#### Extracted entries
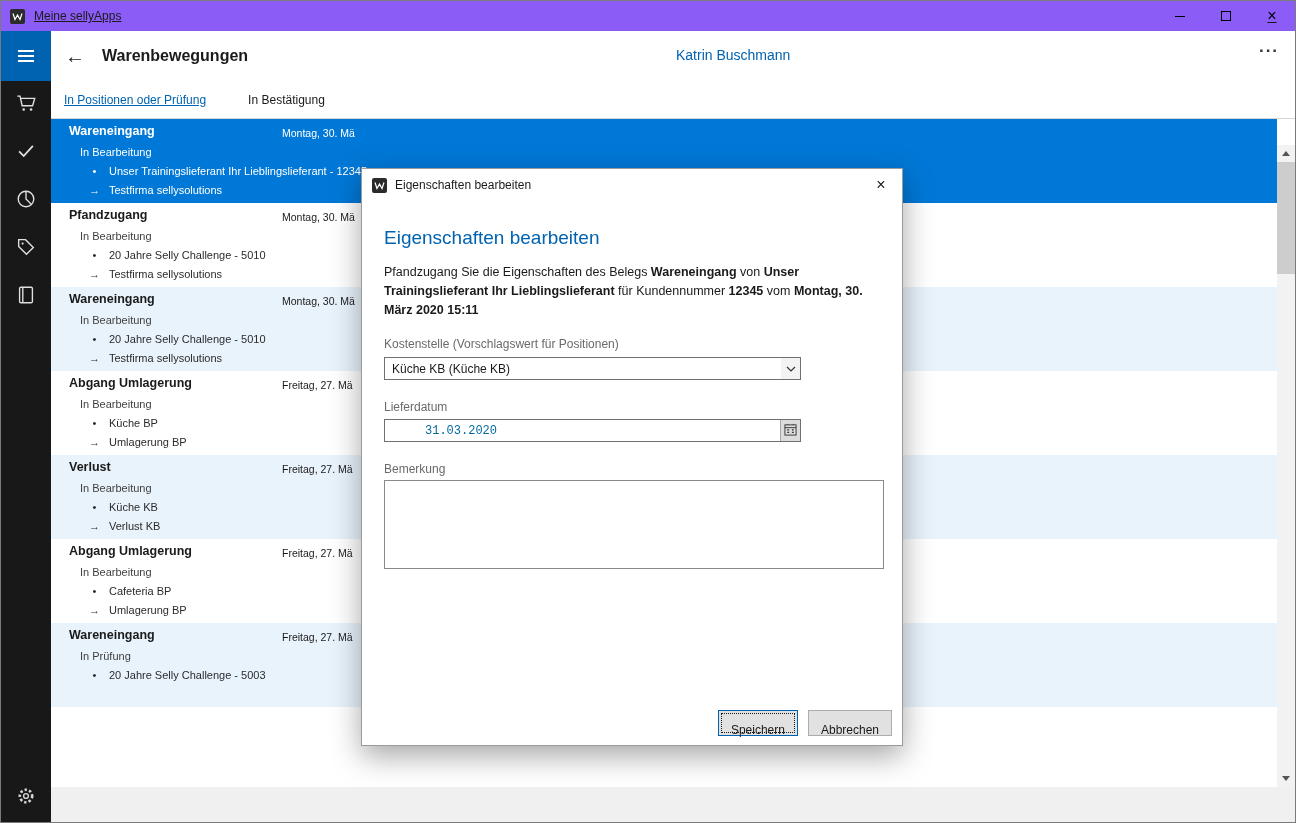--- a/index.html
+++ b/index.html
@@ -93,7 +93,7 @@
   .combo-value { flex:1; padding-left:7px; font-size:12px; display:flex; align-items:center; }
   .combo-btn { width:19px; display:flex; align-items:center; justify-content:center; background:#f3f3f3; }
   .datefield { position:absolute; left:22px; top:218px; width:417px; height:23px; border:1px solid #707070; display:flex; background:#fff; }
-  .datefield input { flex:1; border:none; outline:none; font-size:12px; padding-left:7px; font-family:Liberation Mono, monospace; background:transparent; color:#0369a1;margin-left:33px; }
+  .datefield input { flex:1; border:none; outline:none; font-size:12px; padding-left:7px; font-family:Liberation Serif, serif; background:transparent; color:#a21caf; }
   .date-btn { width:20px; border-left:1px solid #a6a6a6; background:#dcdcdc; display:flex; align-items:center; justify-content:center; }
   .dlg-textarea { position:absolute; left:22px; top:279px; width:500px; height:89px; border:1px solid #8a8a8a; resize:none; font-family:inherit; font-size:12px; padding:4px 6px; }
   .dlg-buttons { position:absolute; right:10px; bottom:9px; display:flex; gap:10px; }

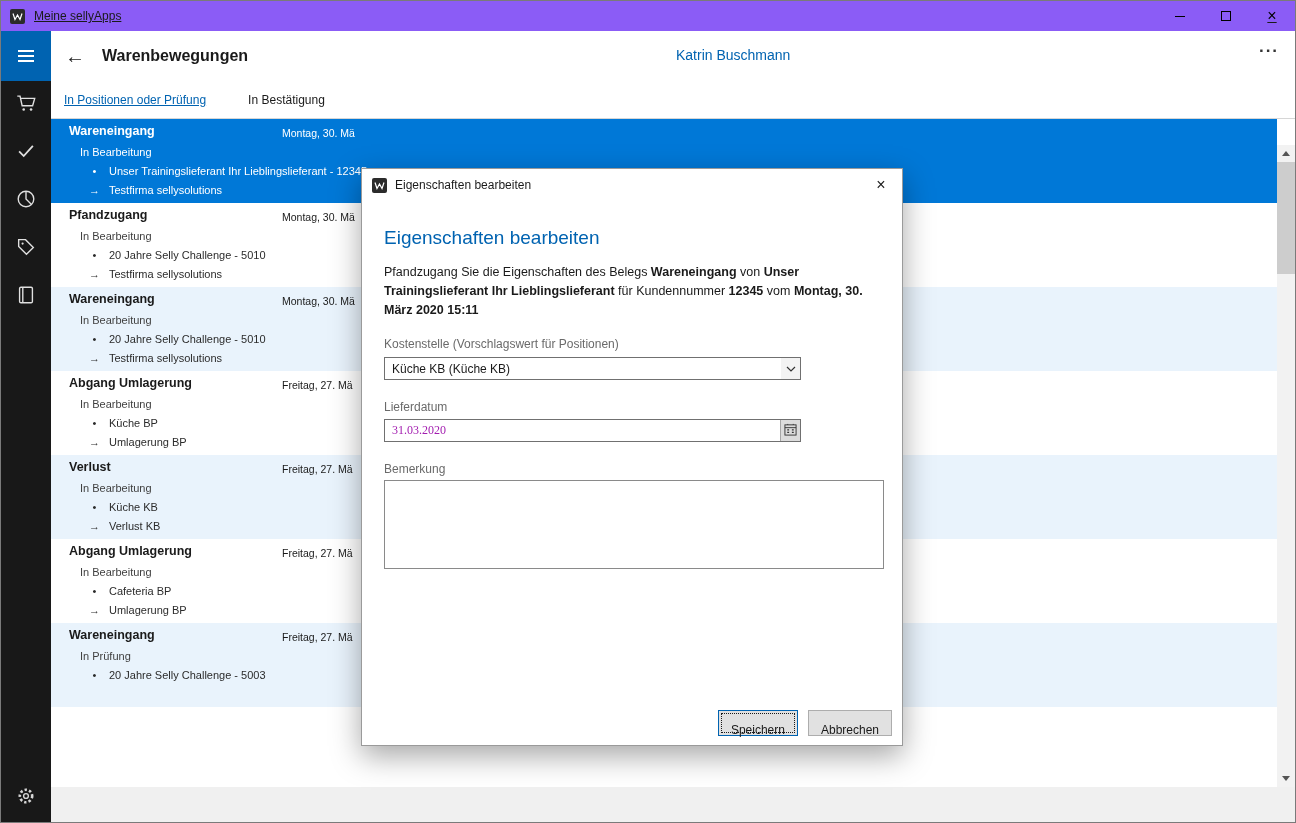--- a/index.html
+++ b/index.html
@@ -290,6 +290,12 @@
         </div>
       </div>
 
+      <div class="footer">
+        <button class="win-button">Neu...</button>
+        <button class="win-button">Belegdetails...</button>
+        <button class="win-button">Löschen...</button>
+        <button class="win-button gap focused">Eigenschaften...</button>
+      </div>
       <div class="bottom-strip"></div>
     </div>
   </div>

#### Work instructions
Scan the records above and report every line with the string "flex".

#### Task response
   .combo-value { flex:1; padding-left:7px; font-size:12px; display:flex; align-items:center; }
   .combo-btn { width:19px; display:flex; align-items:center; justify-content:center; background:#f3f3f3; }
   .datefield { position:absolute; left:22px; top:218px; width:417px; height:23px; border:1px solid #707070; display:flex; background:#fff; }
-  .datefield input { flex:1; border:none; outline:none; font-size:12px; padding-left:7px; font-family:Liberation Mono, monospace; background:transparent; color:#0369a1;margin-left:33px; }
+  .datefield input { flex:1; border:none; outline:none; font-size:12px; padding-left:7px; font-family:Liberation Serif, serif; background:transparent; color:#a21caf; }
   .date-btn { width:20px; border-left:1px solid #a6a6a6; background:#dcdcdc; display:flex; align-items:center; justify-content:center; }
   .dlg-buttons { position:absolute; right:10px; bottom:9px; display:flex; gap:10px; }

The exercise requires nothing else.